Following a similar derivation to before, the time to cook the special recipe \(j\) and cook it correctly is,

$$ \sum_{t=1}^\infty t \cdot (1 - \color{red}{s_j} q_j)^{t-1} q_{j} \color{red}{s_j} = \frac{1}{s_j \cdot q_j} $$

That gives rise to a modified objective,

$$ f'(\boldsymbol{q}) = \sum_{i=1}^n \frac{p_i}{\color{red}{s_i} \cdot q_i} $$

This is exactly the same as the previous objective, except we've replaced \(p_i\) with \(p_i/s_i.\) Thus, we can reuse our previous derivation to get the optimal strategy, \(q^*_i \propto \sqrt{p_i / s_i}.\) If noise is constant, then we recover the original solution, \(q^*_i \propto \sqrt{p_i}.\)

Extension to finding multiple tasty recipes: Suppose we're trying to find several tasty recipes, not just a single special one. Now, \(p_i\) is our prior belief that we'll like the recipe at all. How do we minimize the time until we find a tasty one? It turns out the same trick works without modification because all derivations apply to each recipe independently. The same trick works if \(p_i\) does not sums to one over \(n.\) For example, if \(p_i\) is the independent probability that you'll like recipe \(i\) at all, not the probability that it's the special one.

Beyond memoryless policies: Clearly, our choice of a memoryless policy can be beat by a policy family that balances exploration (trying new recipes) and exploitation (trying our best guess).

  • Overall, the problem we've posed is similar to a multi-armed bandit. In our case, the arms are the recipes, pulling the arm is trying the recipe and the reward is whether or not we liked the recipe (possibly noisy). The key difference between our setup and multi-armed bandits is that we trust our prior distribution \(\boldsymbol{p}\) and noise model \(\boldsymbol{s}.\)

  • If the amount of noise \(s_i\) is known and we trust the prior \(p_i\) then there is an optimal deterministic (without-replacement) strategy that we can get by sorting the recipes by \(p_i\) accounting for the error rates \(s_i.\) This approach is described in the original paper.
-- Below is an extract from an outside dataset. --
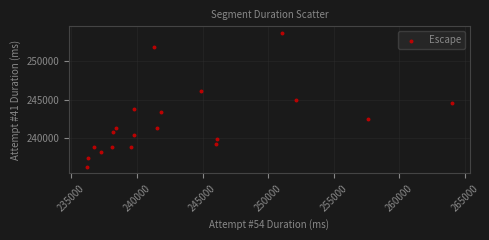

What is the range of Y values (max minus min)?

17394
A more realistic application: In certain language modeling applications, we avoid computing normalization constants (which require summing over a massive vocabulary) by using importance sampling, negative sampling or noise contrastive estimation techniques (e.g., Ji+,16; Levy+,15). These techniques depend on a proposal distribution, which folks often take to be the unigram distribution. Unfortunately, this gives too many samples of stop words (e.g., "the", "an", "a"), so practitioners "anneal" the unigram distribution (to increase the entropy), that is sample from \(q_i \propto p_{\text{unigram},i}^\alpha.\) Typically, \(\alpha\) is set by grid search and (no surprise) \(\alpha \approx 1/2\) tends to work best! The \(\sqrt{p}\)-sampling trick is possibly a reverse-engineered justification in favor of annealing as "the right thing to do" (e.g., why not do additive smoothing?) and it even tells us how to set the annealing parameter \(\alpha.\) The key assumption is that we want to sample the actual word at a given position as often as possible while still being diverse thanks to the coverage of unigram prior. (Furthermore, memoryless sampling leads to simpler algorithms.)